Work order 1: Decide whether each statement agrees with the article on authentication and authorization: (a) authentication is the process of verifying a user's identity; (b) authorization is typically based on a user's location; (c) in the example, the user signs in to Azure AD with a username, password, and an MFA OTP. Answer yes or no for each, quoting the deciding words from the article.
Work order 2: Echo the passage of the article on authentication and authorization that starts with "Authentication and authorization" and goes on through "and cloud environments.".
Work order 3: Write what comes next in the article on authentication and authorization, beginning after its last sentence.

Text:
Authentication vs Authorization: The Twin Pillars of IAM

Iam RSH Network November 30, 2025 2 mins read

Authentication and authorization are often misunderstood, but each plays a unique and essential role within Identity & Access Management (IAM). This post explains the difference, why both matter, and how they work together to secure modern applications and cloud environments.

🔑 What Is Authentication? — “Who Are You?”

Authentication is the process of verifying a user’s identity. Its purpose is to ensure the person attempting to access a system is legitimate.

Common Authentication Methods

  • Passwords or PINs

  • Multi-Factor Authentication (MFA)

  • Biometrics (face scan, fingerprint)

  • Digital certificates

  • Token-based authentication

Example

When a user signs in to Azure AD using their username, password, and an MFA OTP, Azure AD is performing authentication.


🛡️ What Is Authorization? — “What Can You Do?”

Authorization decides what actions a verified user is allowed to perform inside a system. It is typically based on roles, permissions, and policies.

Stored data entries:
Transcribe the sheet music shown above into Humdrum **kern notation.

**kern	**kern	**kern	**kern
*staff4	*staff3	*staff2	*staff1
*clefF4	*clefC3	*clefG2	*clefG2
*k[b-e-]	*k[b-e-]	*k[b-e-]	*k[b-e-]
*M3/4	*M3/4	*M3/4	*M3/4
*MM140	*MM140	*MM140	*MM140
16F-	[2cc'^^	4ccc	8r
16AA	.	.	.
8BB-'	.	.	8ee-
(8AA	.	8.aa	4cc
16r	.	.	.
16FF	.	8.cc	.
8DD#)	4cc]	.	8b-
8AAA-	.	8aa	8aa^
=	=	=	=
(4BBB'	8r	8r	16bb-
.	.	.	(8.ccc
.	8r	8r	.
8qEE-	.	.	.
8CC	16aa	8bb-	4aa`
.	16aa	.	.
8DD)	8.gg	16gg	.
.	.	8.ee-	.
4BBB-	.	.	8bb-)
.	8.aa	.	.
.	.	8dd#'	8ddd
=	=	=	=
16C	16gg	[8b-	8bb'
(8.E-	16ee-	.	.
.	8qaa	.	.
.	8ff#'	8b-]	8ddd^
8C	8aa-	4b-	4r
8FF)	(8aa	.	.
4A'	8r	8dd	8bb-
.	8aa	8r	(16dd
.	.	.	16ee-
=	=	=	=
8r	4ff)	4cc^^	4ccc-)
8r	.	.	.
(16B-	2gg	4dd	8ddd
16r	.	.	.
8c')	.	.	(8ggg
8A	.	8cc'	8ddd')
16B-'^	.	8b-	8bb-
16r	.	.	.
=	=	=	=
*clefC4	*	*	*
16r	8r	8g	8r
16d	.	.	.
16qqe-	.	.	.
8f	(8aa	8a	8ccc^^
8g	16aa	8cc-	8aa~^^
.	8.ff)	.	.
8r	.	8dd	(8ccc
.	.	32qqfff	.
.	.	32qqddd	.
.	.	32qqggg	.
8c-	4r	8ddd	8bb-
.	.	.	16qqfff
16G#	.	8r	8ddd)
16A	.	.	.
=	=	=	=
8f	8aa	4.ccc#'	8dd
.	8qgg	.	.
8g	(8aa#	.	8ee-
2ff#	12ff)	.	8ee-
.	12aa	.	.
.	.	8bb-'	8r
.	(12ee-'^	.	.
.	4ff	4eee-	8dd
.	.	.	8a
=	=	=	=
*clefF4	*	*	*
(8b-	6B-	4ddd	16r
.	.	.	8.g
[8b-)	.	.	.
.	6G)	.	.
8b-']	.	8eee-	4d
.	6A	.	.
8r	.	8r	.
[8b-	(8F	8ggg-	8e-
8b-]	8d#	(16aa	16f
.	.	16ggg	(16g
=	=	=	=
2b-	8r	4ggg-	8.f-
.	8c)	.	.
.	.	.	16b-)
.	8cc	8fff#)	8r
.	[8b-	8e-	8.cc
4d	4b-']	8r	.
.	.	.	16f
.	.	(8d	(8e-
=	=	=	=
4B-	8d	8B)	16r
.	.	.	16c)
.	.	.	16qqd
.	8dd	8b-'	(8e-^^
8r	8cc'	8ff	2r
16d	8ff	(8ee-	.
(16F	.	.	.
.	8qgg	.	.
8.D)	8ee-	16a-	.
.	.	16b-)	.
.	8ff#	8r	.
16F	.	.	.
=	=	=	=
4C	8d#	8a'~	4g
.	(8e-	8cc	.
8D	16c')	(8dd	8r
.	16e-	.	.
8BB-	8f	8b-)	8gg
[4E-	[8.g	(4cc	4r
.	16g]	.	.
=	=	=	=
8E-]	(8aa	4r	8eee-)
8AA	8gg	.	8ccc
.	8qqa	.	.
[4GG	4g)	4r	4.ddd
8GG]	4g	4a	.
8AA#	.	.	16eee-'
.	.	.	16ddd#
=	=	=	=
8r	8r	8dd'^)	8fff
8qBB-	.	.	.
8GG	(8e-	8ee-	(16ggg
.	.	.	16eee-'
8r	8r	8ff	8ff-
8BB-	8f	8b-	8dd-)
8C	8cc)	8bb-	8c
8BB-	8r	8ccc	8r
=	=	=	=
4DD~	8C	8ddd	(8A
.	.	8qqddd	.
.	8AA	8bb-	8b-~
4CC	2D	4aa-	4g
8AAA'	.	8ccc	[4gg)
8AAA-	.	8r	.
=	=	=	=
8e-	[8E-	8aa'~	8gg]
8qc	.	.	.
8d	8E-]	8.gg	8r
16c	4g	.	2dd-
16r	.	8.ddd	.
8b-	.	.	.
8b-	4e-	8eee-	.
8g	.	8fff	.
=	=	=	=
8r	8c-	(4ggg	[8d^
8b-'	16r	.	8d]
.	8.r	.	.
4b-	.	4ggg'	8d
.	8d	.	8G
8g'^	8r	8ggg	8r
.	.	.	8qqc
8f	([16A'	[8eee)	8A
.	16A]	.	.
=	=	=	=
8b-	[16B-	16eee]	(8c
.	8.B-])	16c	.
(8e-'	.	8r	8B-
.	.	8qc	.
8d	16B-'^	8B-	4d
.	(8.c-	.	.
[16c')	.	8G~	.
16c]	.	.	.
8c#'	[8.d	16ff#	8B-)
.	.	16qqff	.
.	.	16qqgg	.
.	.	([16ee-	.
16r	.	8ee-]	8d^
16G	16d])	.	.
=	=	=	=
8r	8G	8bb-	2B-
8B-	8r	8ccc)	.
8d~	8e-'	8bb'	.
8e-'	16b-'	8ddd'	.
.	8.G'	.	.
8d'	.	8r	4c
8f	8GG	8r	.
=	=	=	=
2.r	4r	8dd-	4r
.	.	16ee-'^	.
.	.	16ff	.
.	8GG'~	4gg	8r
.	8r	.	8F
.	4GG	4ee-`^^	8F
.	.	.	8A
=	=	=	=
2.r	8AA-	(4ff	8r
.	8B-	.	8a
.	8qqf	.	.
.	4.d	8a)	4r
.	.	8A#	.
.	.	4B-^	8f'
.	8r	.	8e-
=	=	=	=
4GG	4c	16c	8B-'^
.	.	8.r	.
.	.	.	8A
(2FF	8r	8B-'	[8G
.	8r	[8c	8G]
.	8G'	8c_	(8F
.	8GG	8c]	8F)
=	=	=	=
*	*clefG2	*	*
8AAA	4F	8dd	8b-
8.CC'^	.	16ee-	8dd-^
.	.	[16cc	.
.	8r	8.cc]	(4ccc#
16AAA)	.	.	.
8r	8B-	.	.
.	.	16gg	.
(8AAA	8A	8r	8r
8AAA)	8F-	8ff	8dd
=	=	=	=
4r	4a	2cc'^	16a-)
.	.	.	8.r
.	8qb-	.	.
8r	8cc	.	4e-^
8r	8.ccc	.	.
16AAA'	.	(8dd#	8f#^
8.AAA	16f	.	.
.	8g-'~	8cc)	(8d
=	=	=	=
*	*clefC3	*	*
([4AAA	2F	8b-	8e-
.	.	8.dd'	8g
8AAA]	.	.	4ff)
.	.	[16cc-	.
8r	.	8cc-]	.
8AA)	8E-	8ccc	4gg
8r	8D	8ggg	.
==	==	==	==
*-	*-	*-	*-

Written answer 1:
(a) Yes: "Authentication is the process of verifying a user’s identity."
(b) No: "It is typically based on roles, permissions, and policies."
(c) Yes: "When a user signs in to Azure AD using their username, password, and an MFA OTP, Azure AD is performing authentication."

Written answer 2:
Authentication and authorization are often misunderstood, but each plays a unique and essential role within Identity & Access Management (IAM). This post explains the difference, why both matter, and how they work together to secure modern applications and cloud environments.

Written answer 3:
How Authorization Works

  • Role-Based Access Control (RBAC)

  • Policy enforcement (e.g., JSON IAM policies)

  • Attribute-based access control

  • Resource-level and action-level permissions

Example

An authenticated AWS IAM user may be authorized to:

  • ✅ Read objects from an S3 bucket

  • ❌ But not delete them

This is authorization controlling the permitted actions.


⚙️ How Authentication & Authorization Work Together

Although separate, authentication and authorization always operate in sequence:

  1. Authentication – Confirms the user’s identity

  2. Authorization – Checks what the user is allowed to do

Together, they form the foundation of Zero Trust Security, where no user is assumed to be trustworthy by default.


💡 Real-World Scenario: OpenShift

In OpenShift, the flow works like this:

  • Authentication:
    A developer logs in via OAuth (e.g., GitHub, LDAP, Google).

  • Authorization:
    OpenShift RBAC then determines what they can do, such as:

    • Deploying pods

    • Accessing specific namespaces

    • Modifying cluster settings

Without both, the platform cannot reliably protect clusters, workloads, or user data.